Department of Pulmonology, St Antonius ILD Center of Excellence, St Antonius Hospital, Nieuwegein, the Netherlands.
Department of Pulmonology, St Antonius ILD Center of Excellence, St Antonius Hospital, Nieuwegein, the Netherlands; Division of Heart and Lung, University Medical Center Utrecht, Utrecht, the Netherlands.
Respir Med. 2019 Mar;149:36-41. doi: 10.1016/j.rmed.2018.11.022. Epub 2018 Dec 13.
Although the presence of familial sarcoidosis has been confirmed, clinical and epidemiological data on its characteristics are scattered and sometimes paradoxical. The objective of this review is to assess what is known on the clinical epidemiology of familial sarcoidosis, by combining data from early case reports with recent population based data; aiming to support in clinical decision making and providing information to patients.
A systematic review of the literature in PubMed was done and 27 studies with clinical or epidemiological data on familial sarcoidosis, published between 1947 and 2017, were included.
The pooled prevalence proportion of familial sarcoidosis, based on twelve study populations, was 9.5% (CI 4.6-16.1), highest in French, African American, Dutch and Irish patients. A heritability of 60-70% was estimated in diverse studies. Relative types and relationships most often reported in familial sarcoidosis were siblings and mother-child relationships. Familial risk is heterogeneous.

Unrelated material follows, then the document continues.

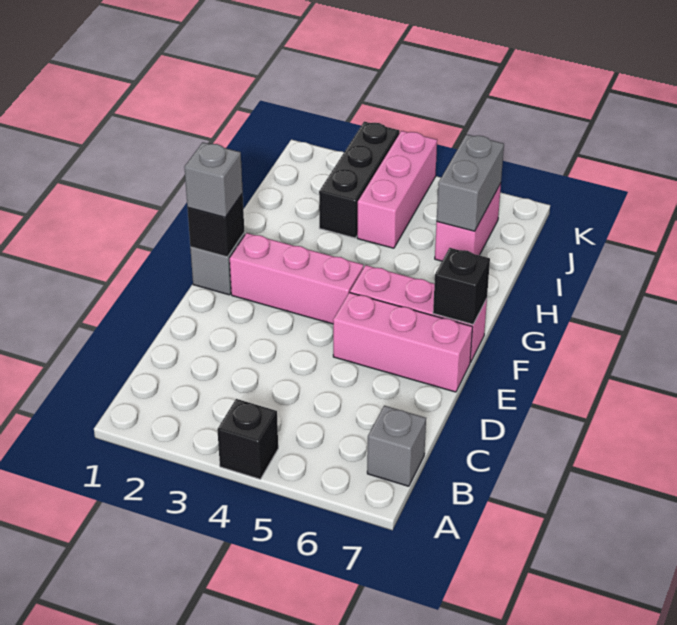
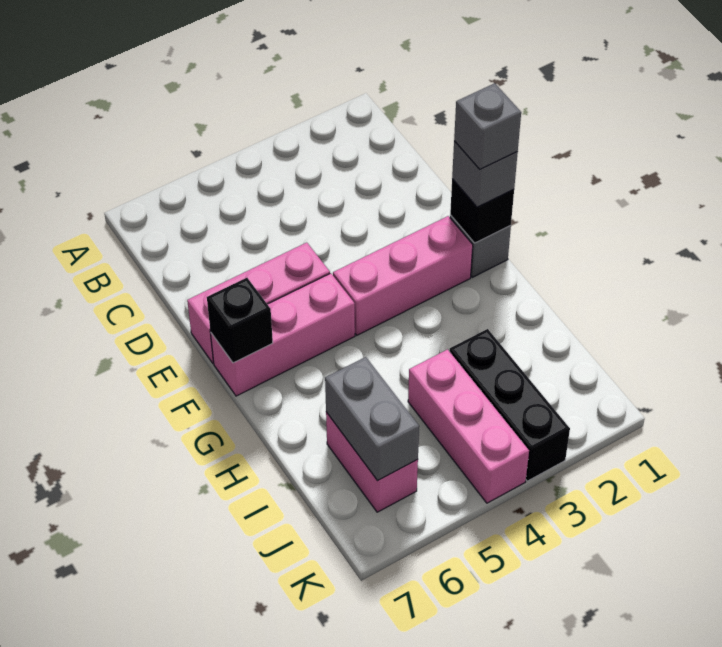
black brick A4 level 1 -> none
grey brick B7 level 1 -> grey brick F1 level 4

In African Americans specific environmental factors have been associated with familial sarcoidosis (OR between 1.5 and 3.2). European American and African American subjects had different relative risks for first degree familial relationships (OR of 16.6 vs 3.1) and relative risk differed between relative types. Clinical findings in familial sarcoidosis are still obscure.
Prevalence of familial sarcoidosis is high in specific study populations from countries worldwide. The estimated heritability of 60-70%, suggests a shared determinant, and the heterogeneous familial risk, associated with both genetic and environmental factors. Familial relative risks and clinical phenotypes may differ between ethnic groups and relative types, but require further study.
虽然家族性结节病的存在已得到证实,但有关其特征的临床和流行病学数据却分散且有时相互矛盾。本综述的目的是通过结合早期病例报告和最近的基于人群的数据来评估家族性结节病的临床流行病学情况,旨在为临床决策提供支持并为患者提供信息。
对 PubMed 中的文献进行了系统回顾,并纳入了 1947 年至 2017 年间发表的 27 项具有家族性结节病临床或流行病学数据的研究。
基于 12 个人群研究,家族性结节病的总体患病率为 9.5%(CI 4.6-16.1),在法国、非裔美国人、荷兰和爱尔兰人群中最高。在不同的研究中,遗传率估计为 60-70%。家族性结节病中最常报告的相对类型和关系是兄弟姐妹和母子关系。家族风险具有异质性。在非裔美国人中,特定的环境因素与家族性结节病有关(OR 为 1.5-3.2)。欧洲裔美国人和非裔美国人一级亲属的相对风险不同(OR 为 16.6 与 3.1),并且相对风险在不同的亲属类型之间存在差异。家族性结节病的临床发现仍不清楚。
在来自世界各地的特定研究人群中,家族性结节病的患病率很高。60-70%的遗传率估计表明存在共同的决定因素,而与遗传和环境因素相关的家族性风险具有异质性。家族相对风险和临床表型可能因种族群体和亲属类型而异,但需要进一步研究。